We present observations that illustrate the energy-dependence and L-shell dependence of radiation belt dynamics. We survey events in 2013 and analyze individual events in more detail. The survey data show: (a) Lower-energy electrons are enhanced more often than higher energies. (b) Events that fill the slot region are more common at lower energies. (c) Enhancements of electrons in the inner zone are more common at lower energies. And (d) even when events do not fully fill the slot region, enhancements at lower-energies tend to extend to lower L-shells than higher energies. The outer zone, inner zone, and slot region all occupy regions of space that are strongly energy dependent.
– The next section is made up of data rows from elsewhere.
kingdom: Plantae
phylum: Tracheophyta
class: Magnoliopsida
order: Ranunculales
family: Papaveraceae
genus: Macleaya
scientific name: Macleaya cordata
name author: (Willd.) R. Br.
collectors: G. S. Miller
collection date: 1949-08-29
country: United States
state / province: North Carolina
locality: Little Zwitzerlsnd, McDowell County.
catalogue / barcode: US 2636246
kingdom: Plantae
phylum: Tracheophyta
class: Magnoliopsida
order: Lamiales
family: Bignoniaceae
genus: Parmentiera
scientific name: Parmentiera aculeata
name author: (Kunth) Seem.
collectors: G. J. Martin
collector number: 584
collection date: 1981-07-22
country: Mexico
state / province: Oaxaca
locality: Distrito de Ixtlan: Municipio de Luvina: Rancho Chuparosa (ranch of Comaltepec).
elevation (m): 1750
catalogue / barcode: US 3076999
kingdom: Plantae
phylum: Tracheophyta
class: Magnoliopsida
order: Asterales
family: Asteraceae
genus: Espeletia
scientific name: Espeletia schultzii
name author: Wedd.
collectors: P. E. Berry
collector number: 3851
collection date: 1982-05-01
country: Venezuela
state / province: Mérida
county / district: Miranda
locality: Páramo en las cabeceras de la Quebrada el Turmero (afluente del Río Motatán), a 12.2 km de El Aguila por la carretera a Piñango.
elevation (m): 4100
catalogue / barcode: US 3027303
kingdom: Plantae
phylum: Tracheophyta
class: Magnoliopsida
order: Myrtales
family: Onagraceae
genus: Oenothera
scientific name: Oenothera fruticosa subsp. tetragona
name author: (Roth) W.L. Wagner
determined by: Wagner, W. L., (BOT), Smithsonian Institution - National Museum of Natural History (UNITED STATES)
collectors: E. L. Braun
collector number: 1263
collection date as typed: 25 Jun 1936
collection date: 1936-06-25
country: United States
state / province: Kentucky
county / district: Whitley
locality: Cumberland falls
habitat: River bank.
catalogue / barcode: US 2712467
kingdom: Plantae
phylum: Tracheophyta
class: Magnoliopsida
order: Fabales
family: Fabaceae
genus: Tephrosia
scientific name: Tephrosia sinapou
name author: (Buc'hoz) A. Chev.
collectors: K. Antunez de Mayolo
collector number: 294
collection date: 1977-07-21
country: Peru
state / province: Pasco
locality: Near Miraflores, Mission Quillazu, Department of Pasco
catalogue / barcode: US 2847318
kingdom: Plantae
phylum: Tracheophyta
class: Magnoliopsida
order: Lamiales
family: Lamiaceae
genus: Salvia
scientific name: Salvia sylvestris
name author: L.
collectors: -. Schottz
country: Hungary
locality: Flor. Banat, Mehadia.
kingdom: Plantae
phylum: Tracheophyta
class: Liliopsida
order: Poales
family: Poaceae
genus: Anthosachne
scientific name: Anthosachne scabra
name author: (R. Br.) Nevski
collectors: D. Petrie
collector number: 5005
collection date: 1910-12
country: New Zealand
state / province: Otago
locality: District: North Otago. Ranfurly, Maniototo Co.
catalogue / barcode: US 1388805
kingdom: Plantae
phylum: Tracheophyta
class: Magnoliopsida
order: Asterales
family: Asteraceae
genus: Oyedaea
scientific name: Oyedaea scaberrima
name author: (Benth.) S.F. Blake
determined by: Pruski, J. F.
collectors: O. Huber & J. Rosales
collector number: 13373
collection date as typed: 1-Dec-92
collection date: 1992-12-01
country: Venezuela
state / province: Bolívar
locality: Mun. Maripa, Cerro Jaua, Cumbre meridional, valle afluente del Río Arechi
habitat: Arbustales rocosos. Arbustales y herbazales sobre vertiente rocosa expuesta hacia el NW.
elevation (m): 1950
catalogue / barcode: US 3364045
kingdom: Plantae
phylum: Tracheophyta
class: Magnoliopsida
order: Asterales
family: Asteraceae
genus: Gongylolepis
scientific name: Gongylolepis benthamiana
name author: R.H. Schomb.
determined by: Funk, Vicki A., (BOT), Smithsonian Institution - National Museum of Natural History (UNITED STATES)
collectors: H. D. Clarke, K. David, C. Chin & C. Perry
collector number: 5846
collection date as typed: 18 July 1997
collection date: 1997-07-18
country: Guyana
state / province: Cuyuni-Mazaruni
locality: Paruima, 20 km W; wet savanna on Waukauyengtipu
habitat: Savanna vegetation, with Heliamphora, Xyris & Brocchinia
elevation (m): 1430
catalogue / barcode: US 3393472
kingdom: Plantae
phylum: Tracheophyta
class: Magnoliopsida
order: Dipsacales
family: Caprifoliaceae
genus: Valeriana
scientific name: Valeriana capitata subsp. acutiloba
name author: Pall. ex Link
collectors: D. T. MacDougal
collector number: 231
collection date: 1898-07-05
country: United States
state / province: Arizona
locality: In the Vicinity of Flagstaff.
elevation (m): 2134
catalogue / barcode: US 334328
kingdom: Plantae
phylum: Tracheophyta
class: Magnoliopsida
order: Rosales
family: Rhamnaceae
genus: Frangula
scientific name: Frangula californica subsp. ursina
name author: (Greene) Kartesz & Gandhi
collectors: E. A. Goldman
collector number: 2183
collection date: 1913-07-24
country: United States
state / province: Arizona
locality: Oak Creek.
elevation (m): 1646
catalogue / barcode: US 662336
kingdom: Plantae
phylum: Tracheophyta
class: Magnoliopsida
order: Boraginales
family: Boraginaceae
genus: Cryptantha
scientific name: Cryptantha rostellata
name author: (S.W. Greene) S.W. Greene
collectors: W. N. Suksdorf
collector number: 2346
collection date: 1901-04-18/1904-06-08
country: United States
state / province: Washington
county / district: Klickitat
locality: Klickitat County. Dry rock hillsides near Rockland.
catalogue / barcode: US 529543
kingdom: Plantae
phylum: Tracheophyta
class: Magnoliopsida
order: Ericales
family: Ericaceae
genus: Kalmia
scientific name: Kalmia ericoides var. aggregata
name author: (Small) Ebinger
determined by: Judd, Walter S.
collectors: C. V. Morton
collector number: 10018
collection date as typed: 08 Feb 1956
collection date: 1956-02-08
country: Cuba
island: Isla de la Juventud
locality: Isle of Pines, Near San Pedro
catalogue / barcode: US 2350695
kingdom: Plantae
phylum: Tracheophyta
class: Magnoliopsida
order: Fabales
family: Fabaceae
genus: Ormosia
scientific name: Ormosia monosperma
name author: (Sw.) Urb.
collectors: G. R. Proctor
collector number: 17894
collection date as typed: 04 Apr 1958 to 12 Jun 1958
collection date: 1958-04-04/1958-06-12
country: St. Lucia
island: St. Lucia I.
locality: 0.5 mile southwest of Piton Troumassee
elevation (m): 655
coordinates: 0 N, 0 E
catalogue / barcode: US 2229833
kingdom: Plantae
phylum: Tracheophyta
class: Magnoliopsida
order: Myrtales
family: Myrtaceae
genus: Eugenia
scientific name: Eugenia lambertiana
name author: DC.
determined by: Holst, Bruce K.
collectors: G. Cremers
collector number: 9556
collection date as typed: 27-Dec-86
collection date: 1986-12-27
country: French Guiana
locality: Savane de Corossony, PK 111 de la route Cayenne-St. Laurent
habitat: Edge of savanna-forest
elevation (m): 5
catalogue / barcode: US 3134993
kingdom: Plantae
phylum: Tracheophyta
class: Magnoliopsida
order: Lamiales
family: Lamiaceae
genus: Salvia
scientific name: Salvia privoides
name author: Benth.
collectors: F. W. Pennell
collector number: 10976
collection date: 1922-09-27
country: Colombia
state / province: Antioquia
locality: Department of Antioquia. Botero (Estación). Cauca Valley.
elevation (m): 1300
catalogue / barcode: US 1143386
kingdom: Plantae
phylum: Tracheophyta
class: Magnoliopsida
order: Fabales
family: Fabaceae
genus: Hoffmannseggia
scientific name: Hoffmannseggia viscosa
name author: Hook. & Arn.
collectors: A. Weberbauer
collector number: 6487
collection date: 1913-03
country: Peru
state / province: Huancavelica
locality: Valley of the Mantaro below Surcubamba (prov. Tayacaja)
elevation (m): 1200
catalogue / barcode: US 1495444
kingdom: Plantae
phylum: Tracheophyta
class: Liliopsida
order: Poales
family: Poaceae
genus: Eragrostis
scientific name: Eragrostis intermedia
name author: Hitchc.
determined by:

During enhancement events the outer zone extends to lower L-shells at lower energies and higher L-shells at higher energies. The inner zone shows the opposite with an outer boundary at higher L-shells for lower energies. Both boundaries are nearly straight in log(energy) vs. L-shell space. At energies below a few hundred keV radiation belt electron penetration through the slot region into the inner zone is commonplace but the number and frequency of “slot filling” events decreases with increasing energy. The inner zone is enhanced only at energies that penetrate through the slot. Analysis shows that at least three processes may determine which electrons penetrate into the slot and inner zone: (1) enhanced convective electric fields at low L-shells, (2) impulsive, substorm-associated injections at low L-shells, and (3) slower radial diffusion and interaction with plasmaspheric hiss. These new observations challenge some of our long-held pictures of what the radiation belts look like and how they behave.